The first vasculature of the developing vertebrate embryo forms by assembly of endothelial cells into simple tubes from clusters of mesodermal angioblasts. Maturation of this vasculature involves remodeling, pruning and investment with mural cells. Hedgehog proteins are part of the instructive endodermal signal that triggers the assembly of the first primitive vessels in the mesoderm. A combination of genetic and in vitro culture methods was used to investigate the role of hedgehogs and their targets in murine extraembryonic vasculogenesis. Bmps, in particular Bmp4, are crucial for vascular tube formation, Bmp4 expression in extraembryonic tissues requires the forkhead transcription factor Foxf1, and the role of hedgehog proteins in this process is to activate Foxf1 expression in the mesoderm.
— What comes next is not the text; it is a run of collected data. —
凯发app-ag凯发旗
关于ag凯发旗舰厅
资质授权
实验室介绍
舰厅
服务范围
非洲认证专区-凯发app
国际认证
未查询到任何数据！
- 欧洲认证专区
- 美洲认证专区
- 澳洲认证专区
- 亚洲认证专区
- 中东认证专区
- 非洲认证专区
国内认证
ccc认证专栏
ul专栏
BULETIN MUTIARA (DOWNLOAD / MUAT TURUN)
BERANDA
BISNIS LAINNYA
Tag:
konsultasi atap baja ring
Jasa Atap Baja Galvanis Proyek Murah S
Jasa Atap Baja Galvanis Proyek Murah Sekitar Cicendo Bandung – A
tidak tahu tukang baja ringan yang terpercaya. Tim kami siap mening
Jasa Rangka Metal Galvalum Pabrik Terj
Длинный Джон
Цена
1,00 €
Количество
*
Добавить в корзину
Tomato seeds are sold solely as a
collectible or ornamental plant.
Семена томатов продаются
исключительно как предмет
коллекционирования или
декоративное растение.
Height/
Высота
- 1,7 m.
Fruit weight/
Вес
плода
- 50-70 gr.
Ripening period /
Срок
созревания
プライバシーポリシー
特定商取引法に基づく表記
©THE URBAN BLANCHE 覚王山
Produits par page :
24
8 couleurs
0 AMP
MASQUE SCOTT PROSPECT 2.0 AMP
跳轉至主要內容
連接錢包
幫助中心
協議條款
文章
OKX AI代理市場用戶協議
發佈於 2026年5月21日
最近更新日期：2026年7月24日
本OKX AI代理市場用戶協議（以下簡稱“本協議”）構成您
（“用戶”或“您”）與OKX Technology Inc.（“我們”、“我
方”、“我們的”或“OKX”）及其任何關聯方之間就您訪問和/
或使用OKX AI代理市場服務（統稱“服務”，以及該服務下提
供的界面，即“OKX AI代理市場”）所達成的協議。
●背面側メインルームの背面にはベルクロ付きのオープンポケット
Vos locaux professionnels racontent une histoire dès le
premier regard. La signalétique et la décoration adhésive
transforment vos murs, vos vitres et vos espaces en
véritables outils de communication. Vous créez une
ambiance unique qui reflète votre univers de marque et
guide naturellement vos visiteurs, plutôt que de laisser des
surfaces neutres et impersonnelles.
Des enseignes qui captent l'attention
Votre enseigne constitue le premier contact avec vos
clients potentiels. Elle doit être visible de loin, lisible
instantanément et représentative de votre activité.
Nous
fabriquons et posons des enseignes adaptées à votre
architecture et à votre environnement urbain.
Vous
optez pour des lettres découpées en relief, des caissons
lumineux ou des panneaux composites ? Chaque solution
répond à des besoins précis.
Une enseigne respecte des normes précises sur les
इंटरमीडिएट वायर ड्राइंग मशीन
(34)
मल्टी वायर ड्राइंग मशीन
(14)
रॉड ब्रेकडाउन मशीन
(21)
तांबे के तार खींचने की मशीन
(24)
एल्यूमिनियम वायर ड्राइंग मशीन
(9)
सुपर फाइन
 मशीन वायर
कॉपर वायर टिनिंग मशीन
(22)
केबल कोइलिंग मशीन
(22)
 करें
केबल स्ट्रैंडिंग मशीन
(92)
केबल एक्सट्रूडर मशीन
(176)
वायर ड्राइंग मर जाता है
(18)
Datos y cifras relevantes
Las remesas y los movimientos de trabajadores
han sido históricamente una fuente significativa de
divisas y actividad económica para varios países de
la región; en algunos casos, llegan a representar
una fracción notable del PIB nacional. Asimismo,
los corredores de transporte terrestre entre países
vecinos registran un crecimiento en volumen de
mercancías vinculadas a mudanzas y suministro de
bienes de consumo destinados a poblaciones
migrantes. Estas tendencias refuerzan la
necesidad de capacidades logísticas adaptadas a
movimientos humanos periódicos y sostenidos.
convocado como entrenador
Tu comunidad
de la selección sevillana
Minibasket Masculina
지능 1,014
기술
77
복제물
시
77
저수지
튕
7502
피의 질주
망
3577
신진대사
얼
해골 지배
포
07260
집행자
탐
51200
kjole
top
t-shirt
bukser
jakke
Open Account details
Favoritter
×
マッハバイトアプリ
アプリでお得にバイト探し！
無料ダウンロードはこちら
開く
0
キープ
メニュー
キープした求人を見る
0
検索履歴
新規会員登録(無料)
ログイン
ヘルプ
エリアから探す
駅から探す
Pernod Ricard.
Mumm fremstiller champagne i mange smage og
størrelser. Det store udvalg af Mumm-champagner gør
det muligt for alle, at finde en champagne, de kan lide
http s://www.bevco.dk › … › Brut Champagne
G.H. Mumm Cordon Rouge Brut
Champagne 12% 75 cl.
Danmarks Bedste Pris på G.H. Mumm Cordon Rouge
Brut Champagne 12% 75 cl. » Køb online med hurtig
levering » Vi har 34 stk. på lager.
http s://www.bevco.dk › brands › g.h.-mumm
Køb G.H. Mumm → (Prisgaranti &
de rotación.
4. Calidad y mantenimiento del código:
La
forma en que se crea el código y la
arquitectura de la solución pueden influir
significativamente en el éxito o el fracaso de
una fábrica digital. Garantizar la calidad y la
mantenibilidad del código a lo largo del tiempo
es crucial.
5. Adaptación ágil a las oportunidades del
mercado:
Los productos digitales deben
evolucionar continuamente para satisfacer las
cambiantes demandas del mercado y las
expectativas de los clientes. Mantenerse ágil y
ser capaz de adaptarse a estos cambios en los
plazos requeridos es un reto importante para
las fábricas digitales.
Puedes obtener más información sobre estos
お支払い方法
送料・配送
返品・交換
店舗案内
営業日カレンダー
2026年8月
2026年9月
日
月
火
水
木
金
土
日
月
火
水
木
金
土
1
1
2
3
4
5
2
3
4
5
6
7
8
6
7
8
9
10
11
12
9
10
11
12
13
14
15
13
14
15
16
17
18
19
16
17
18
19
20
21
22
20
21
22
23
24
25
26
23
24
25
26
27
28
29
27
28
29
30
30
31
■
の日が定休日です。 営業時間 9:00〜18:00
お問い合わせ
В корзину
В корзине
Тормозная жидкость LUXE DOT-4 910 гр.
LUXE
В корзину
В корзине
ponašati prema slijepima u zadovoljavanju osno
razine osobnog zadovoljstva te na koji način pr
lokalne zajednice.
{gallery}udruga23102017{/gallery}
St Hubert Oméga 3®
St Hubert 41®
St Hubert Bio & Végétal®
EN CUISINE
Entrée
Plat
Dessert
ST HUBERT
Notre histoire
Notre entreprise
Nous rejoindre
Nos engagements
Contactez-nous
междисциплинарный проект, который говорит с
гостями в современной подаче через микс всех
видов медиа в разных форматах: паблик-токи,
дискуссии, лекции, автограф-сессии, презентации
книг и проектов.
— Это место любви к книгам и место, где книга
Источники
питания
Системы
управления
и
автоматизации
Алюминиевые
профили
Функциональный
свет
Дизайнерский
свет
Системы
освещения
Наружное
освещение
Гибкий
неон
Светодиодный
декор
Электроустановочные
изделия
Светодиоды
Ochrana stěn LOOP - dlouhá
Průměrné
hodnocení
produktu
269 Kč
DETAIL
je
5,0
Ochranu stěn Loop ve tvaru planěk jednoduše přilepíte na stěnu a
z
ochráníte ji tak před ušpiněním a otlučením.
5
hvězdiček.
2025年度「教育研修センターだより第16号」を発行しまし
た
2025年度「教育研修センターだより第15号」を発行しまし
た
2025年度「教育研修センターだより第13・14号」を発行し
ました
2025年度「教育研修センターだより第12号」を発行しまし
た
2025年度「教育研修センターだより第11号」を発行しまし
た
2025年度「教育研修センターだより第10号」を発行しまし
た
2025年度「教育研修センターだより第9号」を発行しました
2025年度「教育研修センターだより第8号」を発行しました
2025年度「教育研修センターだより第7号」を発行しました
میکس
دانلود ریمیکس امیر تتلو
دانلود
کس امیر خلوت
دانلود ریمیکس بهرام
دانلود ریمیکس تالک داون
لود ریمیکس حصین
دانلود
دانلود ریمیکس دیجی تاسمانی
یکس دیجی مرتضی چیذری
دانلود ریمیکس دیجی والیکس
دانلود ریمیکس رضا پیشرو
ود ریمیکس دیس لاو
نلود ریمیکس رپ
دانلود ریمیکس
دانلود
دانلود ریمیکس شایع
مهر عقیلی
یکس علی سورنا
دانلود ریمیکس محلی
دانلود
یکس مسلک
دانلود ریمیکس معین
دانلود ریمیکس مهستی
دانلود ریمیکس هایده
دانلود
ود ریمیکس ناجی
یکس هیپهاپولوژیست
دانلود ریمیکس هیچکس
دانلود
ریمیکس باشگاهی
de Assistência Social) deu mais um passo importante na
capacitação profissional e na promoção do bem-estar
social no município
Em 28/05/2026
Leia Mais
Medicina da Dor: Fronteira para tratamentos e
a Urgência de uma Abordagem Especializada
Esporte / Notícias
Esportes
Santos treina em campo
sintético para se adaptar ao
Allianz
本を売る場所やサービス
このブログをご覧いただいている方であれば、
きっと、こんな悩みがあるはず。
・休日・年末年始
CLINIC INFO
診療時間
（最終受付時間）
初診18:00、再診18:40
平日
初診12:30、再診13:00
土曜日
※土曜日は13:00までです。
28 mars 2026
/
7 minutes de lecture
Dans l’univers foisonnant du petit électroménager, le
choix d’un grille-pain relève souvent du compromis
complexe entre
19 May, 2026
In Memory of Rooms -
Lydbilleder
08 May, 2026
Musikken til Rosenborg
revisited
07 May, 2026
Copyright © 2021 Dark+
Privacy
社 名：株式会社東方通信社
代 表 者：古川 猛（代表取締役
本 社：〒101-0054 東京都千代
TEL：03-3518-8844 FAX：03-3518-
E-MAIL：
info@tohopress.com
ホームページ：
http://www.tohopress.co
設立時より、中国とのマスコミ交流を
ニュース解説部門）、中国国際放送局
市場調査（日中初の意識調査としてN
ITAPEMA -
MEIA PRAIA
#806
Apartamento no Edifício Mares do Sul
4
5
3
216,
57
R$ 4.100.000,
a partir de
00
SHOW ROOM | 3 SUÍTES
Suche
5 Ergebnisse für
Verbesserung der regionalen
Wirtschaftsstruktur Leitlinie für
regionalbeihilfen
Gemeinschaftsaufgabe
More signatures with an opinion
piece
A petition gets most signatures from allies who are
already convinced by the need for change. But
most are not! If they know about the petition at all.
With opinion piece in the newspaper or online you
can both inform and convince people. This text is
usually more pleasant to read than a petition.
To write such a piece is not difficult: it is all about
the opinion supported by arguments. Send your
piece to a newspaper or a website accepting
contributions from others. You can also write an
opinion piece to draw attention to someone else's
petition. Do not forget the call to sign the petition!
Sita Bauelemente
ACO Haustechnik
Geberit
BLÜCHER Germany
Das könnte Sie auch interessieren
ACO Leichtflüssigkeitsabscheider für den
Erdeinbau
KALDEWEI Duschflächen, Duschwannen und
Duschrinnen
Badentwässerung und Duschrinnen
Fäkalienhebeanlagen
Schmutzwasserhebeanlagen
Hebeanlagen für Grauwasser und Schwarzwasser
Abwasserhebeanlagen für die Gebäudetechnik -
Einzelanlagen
In the allantois. genetic disruption of hedgehog signaling (Smo-/-) has no effect on Foxf1 expression, and neither Bmp4 expression nor vasculogenesis are disturbed. By contrast, targeted inactivation of Foxf1 leads to loss of allantoic Bmp4 and vasculature. In vitro, the avascular Foxf1-/- phenotype can be rescued by exogenous Bmp4, and vasculogenesis in wild-type tissue can be blocked by the Bmp antagonist noggin. Hedgehogs are required for activation of Foxf1, Bmp4 expression and vasculogenesis in the yolk sac. However, vasculogenesis in Smo-/- yolk sacs can be rescued by exogenous Bmp4, consistent with the notion that the role of hedgehog signaling in primary vascular tube formation is as an activator of Bmp4, via Foxf1 (Astorga, 2006).